Text section
■ ■ ■ ■ ■
# Automating *do not* --delete-build-only



## AngusBuchanan (Feb 6, 2011)

I'm trying to script some installs using portmaster.  However the default behaviour seems to be to ask me if I want to delete ports that are build only dependencies.

I understand, from reading the manual pages, that I can specify --delete-build-only to say 'yes' to this question.  I want to say 'no'.  However, I want to say know non-interactively.  I can't find any refererences to this, or any relevant questions in the archives.

Any ideas?


----------



## AngusBuchanan (Feb 6, 2011)

In fact --delete-build-only doesn't work either.  I still get:



```
===>   Registering installation for gettext-0.18.1.1
===>>> Creating a package for new version gettext-0.18.1.1
===>>> Package saved to /usr/ports/packages/All
===>  Cleaning for gettext-0.18.1.1
Installation of devel/gettext (gettext-0.18.1.1) succeeded
===>>> Delete gettext-1.05.tar.gz? y/n [n]
```

The commands I issued were:



```
sh -c '
portsnap fetch
portsnap extract
BATCH=yes
export BATCH
cd /usr/ports/ports-mgmt/portmaster
make install
echo "RUBY_DEFAULT_VER=1.9" >> /etc/make.conf
portmaster -gG --no-confirm --delete-build-only lang/ruby19 converters/ruby-iconv'
```


----------



## AngusBuchanan (Feb 6, 2011)

Solved.

I misread the manual page and confused distfiles and build packages.

Use the -d or -D options to specify whether to keep or remove the dist files.


----------
■ ■ ■ ■ ■
Records from a data source
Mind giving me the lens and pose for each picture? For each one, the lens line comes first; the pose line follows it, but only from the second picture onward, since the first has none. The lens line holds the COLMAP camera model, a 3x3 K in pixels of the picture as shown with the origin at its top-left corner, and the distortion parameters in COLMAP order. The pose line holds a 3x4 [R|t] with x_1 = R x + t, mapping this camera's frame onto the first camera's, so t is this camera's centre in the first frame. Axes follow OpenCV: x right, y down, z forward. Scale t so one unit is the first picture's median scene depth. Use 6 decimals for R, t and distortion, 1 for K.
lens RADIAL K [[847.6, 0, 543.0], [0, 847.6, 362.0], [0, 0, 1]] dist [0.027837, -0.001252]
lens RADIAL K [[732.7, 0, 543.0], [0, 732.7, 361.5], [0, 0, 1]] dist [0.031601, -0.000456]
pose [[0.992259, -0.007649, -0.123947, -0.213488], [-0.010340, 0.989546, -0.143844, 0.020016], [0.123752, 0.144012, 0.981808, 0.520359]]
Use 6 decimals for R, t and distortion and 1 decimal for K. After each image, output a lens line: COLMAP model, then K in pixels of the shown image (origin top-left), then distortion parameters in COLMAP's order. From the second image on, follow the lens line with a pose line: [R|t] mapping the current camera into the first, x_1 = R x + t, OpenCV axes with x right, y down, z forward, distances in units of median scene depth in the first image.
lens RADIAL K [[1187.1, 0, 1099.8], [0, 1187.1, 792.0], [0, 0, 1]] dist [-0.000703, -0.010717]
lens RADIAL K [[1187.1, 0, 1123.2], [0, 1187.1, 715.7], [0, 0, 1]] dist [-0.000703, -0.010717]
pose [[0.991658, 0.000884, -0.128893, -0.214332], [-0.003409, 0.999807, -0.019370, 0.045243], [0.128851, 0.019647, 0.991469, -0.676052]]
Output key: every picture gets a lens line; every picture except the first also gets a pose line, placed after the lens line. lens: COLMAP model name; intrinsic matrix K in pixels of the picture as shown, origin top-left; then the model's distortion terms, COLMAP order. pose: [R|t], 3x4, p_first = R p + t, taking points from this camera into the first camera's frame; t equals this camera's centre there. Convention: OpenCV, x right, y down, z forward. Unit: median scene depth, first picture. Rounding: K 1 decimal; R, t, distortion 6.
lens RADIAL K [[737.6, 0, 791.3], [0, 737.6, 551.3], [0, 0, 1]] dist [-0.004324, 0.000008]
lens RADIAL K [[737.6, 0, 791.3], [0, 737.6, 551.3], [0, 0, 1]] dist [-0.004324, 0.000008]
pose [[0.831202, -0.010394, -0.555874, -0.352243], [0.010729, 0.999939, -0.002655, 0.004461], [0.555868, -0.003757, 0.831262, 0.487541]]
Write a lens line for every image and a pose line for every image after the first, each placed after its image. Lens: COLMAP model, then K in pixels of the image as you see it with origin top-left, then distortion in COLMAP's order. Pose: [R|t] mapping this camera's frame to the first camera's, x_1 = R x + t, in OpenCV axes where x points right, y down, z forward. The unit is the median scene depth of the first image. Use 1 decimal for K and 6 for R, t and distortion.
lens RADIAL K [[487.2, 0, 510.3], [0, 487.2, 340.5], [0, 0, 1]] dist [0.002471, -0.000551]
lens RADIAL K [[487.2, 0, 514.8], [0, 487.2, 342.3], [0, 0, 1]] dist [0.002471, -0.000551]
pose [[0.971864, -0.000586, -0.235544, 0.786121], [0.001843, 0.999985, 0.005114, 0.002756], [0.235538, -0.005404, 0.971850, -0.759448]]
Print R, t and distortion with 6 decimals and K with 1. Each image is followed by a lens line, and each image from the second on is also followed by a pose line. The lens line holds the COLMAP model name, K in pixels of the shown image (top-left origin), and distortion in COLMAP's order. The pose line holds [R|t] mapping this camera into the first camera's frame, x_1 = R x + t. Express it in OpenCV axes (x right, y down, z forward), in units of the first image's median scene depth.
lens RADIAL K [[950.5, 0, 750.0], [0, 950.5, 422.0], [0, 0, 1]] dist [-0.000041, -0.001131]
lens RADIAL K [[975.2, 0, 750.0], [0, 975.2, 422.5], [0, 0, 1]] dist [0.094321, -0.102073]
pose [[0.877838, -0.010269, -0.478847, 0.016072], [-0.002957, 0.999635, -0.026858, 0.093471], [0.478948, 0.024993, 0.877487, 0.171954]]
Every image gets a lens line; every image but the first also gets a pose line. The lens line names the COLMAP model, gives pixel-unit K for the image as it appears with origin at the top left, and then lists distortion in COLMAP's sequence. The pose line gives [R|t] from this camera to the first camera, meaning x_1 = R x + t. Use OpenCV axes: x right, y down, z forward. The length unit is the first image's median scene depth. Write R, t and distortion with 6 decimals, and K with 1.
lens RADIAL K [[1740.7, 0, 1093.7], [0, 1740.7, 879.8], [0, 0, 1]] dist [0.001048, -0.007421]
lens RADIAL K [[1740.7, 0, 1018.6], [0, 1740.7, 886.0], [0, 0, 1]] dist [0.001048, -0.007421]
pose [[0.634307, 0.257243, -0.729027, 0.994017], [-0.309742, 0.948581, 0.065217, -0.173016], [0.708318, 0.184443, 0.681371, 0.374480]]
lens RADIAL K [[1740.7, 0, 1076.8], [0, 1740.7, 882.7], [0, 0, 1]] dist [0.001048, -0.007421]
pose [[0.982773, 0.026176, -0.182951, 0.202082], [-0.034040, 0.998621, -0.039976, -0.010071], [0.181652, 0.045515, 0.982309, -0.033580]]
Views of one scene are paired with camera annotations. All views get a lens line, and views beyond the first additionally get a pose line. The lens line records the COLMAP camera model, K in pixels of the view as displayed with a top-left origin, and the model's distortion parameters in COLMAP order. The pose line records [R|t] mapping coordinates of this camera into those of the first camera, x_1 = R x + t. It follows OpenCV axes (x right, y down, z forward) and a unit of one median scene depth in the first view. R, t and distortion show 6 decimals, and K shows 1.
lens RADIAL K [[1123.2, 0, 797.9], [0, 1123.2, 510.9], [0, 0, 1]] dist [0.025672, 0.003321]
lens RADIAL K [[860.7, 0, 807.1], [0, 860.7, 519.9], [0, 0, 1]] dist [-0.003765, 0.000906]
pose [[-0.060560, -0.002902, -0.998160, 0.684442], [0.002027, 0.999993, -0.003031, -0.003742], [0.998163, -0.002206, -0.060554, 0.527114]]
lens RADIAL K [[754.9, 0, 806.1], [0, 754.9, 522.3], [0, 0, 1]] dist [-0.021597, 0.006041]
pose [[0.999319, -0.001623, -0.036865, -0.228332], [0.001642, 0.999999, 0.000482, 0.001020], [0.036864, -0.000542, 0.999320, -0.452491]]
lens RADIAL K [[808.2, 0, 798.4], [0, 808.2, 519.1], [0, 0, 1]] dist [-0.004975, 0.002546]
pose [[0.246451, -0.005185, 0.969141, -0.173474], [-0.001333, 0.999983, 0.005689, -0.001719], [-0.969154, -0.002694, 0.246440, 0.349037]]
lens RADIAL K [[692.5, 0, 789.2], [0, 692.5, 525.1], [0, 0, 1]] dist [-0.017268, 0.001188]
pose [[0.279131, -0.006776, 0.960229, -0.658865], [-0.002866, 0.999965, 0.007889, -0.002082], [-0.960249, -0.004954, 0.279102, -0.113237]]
■ ■ ■ ■ ■
Problem statement
Duplicate the stretch of the portmaster thread from "I understand, from" through "in the archives." word for word.

Solution to this exercise
I understand, from reading the manual pages, that I can specify --delete-build-only to say 'yes' to this question.  I want to say 'no'.  However, I want to say know non-interactively.  I can't find any refererences to this, or any relevant questions in the archives.